A leading Israeli rabbi is speaking out on the sensitive discussions between the Israeli rabbinate and the Vatican in anticipation of Pope Benedict XVI’s May visit to the Holy Land and about his own connections to Jerusalem.
Rabbi Shear Yashuv Cohen, who serves as the chief rabbi in the northern port city of Haifa and dean of Israel’s institutions of rabbinical education, has been part of the Israeli dialogue and says many concerns remain as the date of the Pope’s visit nears.
The rabbi said the discrete talks between the two sides have focused on issues such as the Pope’s general reinstatement of the Tridentine Mass and especially with regard to the Good Friday prayer for the Jews’ conversion and sainthood for Pope Pius XII, the Pope during World War II.
Pope John Paul II allowed the Tridentine Mass and the Holy Week rites that were customary during the time of Pope John XXIII in the early 1960s – including the traditional prayer for the Jews conversion – to be used with permission of the local bishop in 1988, but Pope Benedict XVI eliminated the requirement of having to receive a bishop’s permission to use the pre-Vatican II rites in 2007.
Following Vatican II, the Roman Catholic Church eliminated an explicit call for God to convert the Jews from its Good Friday liturgy.
The status of Pius XII, he said, remains a thorny issue for the rabbis in their discussions with the Vatican, as did the issue of several clerics who denied the Holocaust.
“We refer to him as ‘the Holocaust Pope,'” said Rabbi Cohen. “Although he may have helped individual Jews, he did not fulfill his role to protest the mass slaughter of Jews. Rabbi Cohen expressed the view that if the Vatican does claim that Pope Pius XII did extraordinary things to help the Jews during the war, then the Vatican should open its archives to provide documentation of such.”
Rabbi Cohen said he requested the opportunity to visit Rome and discuss these issues directly with the Pope and other senior Vatican officials.

■ SUPPLIED DATA

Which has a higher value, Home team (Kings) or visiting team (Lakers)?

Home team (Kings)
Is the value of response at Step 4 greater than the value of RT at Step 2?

■ ACTIONS TO TAKE
[1] In the article on the Israeli rabbinate's talks with the Vatican, why does Rabbi Cohen say he and others call Pius XII "the Holocaust Pope"? Answer in one to three sentences.
[2] Return the passage of the article on the rabbinate's talks with the Vatican from "Pope John Paul" up to and including "Good Friday liturgy.".
The lines that come after the article are not needed here.

■ SOLUTIONS PER TASK
[1] According to Rabbi Cohen, Pius XII may have helped individual Jews, but he did not fulfill his role to protest the mass slaughter of Jews.

[2]
Pope John Paul II allowed the Tridentine Mass and the Holy Week rites that were customary during the time of Pope John XXIII in the early 1960s – including the traditional prayer for the Jews conversion – to be used with permission of the local bishop in 1988, but Pope Benedict XVI eliminated the requirement of having to receive a bishop’s permission to use the pre-Vatican II rites in 2007.
Following Vatican II, the Roman Catholic Church eliminated an explicit call for God to convert the Jews from its Good Friday liturgy.